Come risolvere il problema della spazzatura spaziale. Questa situazione è divenuta pericolosa al punto che la NASA, l’ESA, e le principali agenzie spaziali mondiali, stanno investendo grandi risorse in programmi dedicati. L’ESA, per esempio, ha avviato da pochi anni un programma dedicato alla sicurezza spaziale o SSA (Space Situational Awareness), con l’obiettivo di realizzare una rete di monitoraggio basata su sensori ottici e radar. Con le tecnologie oggi disponibili è impensabile poter ripulire lo spazio circumterrestre dai detriti, non resta quindi che cercare di scoprirne la maggior parte, determinarne con precisione l’orbita e mantenerli poi sotto stretta sorveglianza, per consentire lanci futuri di satelliti e missioni senza il rischio di collisioni accidentali con qualche bolide vagante.

Come una mosca. Ma come fare ad osservare migliaia di corpuscoli distanti centinaia o migliaia di km in modo rapido ed efficace?
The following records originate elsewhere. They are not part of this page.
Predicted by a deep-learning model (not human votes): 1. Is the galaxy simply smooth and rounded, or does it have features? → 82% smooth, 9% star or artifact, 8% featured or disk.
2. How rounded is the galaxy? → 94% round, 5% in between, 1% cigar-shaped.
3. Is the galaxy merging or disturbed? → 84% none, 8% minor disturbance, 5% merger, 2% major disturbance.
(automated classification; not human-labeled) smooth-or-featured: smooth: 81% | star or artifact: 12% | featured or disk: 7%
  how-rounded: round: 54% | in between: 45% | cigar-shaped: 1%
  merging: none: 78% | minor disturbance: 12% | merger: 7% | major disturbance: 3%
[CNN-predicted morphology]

Ebbene, un team italiano di scienziati di fama internazionale, dell’Università di Pisa, dell’Istituto Nazionale di Astrofisica, dell’Istituto di Fisica Applicata del CNR, di SpaceDyS, spin-off dell’Ateneo Pisano, coordinato da Compagnia Generale per lo Spazio SpA (CGS, ex Carlo Gavazzi Space), azienda leader nelle tecnologie spaziali, ha trovato la soluzione al problema, ideando un rivoluzionario telescopio a grandissimo campo che riproduce l’architettura dell’occhio della mosca.

Questo "prodigio" dell’ottica avanzata, è stato possibile grazie alle intuizioni degli esperti del gruppo, che si sono ispirati agli occhi degli insetti, formati da tanti piccoli occhi semplici, ognuno dei quali osserva una piccola porzione del campo visivo; le immagini fornite da ogni singolo occhio vengono in questo modo composte come le tessere di un puzzle, per ottenere un’immagine continua e ad altissima definizione di un campo di vista ampissimo.
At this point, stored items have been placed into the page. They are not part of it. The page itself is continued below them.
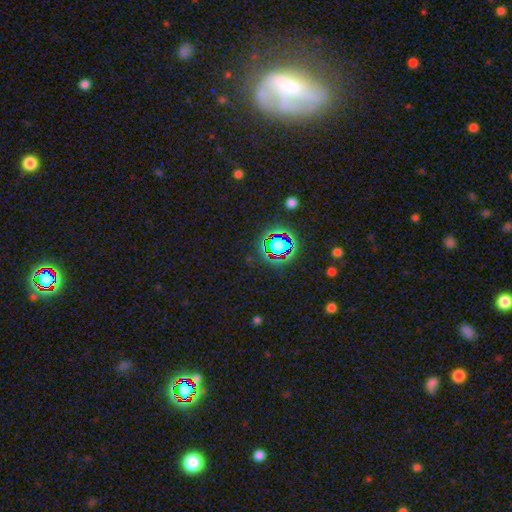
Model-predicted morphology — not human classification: Smooth or featured?
  - star or artifact: 50% *
  - featured or disk: 27%
  - smooth: 23%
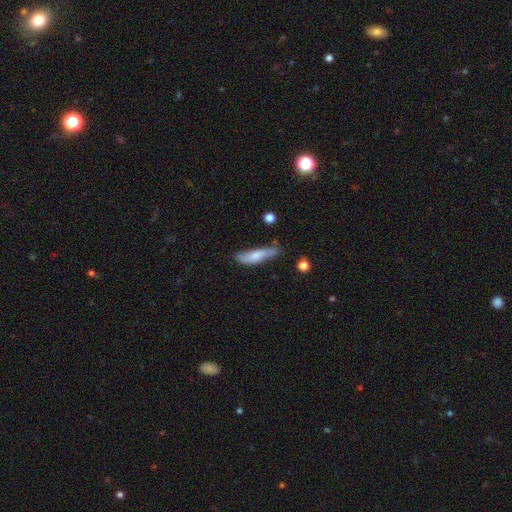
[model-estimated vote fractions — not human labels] A smooth galaxy with no disk features (64%) that is cigar-shaped (69%).

Vote fractions:
- Smooth or featured? smooth: 64% / featured or disk: 29% / star or artifact: 6%
- How rounded? cigar-shaped: 69% / in between: 29% / round: 2%
- Merging? none: 52% / minor disturbance: 33% / major disturbance: 9% / merger: 6%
L’idea rivoluzionaria ha portato il team coordinato da CGS al progetto di una nuova generazione di telescopi, definiti Fly-Eye Telescope (Telescopio Occhio di Mosca), in grado di osservare vastissime porzioni di cielo (fino a 45° quadrati, un campo di cielo equivalente a quello sotteso da oltre 50 lune piene!) con una risoluzione migliore di 1/3600 di grado. Per fare un confronto, i “normali” telescopi impiegati nella ricerca astronomica coprono un campo di cielo che raramente supera 1° quadrato.

Scandagliare il cielo. Si potranno così fotografare rapidamente e ripetutamente in una sola notte grandi porzioni di cielo, operazione pressoché impossibile con i telescopi oggi disponibili, per dare la caccia alla spazzatura spaziale poco dopo il tramonto e prima dell’alba e agli asteroidi potenzialmente pericolosi per la Terra durante il resto della notte.

La sinergia con nuove tecniche di calcolo orbitale messe a punto dal gruppo di ricercatori dell’Università di Pisa, che, unici al mondo, riescono con metodi matematici di loro ideazione a calcolare l’orbita del detrito con due sole osservazioni, (mentre l’approccio classico ne richiede almeno tre), consentirà di ottenere un’efficienza di catalogazione dei detriti spaziali, molto più elevata di quella offerta da qualsiasi sistema oggi esistente.

Protezione dagli asteroidi. Lo stesso strumento è il principale attore dell’originalissima metodologia di Wide Survey, che permette di proteggere la Terra dagli asteroidi più insidiosi. Questo progetto, sviluppato con una tecnologia innovativa tutta italiana, offre al nostro Paese una possibilità straordinaria, quella cioè di diventare un punto di riferimento in un settore altamente strategico, quello della Sicurezza Spaziale.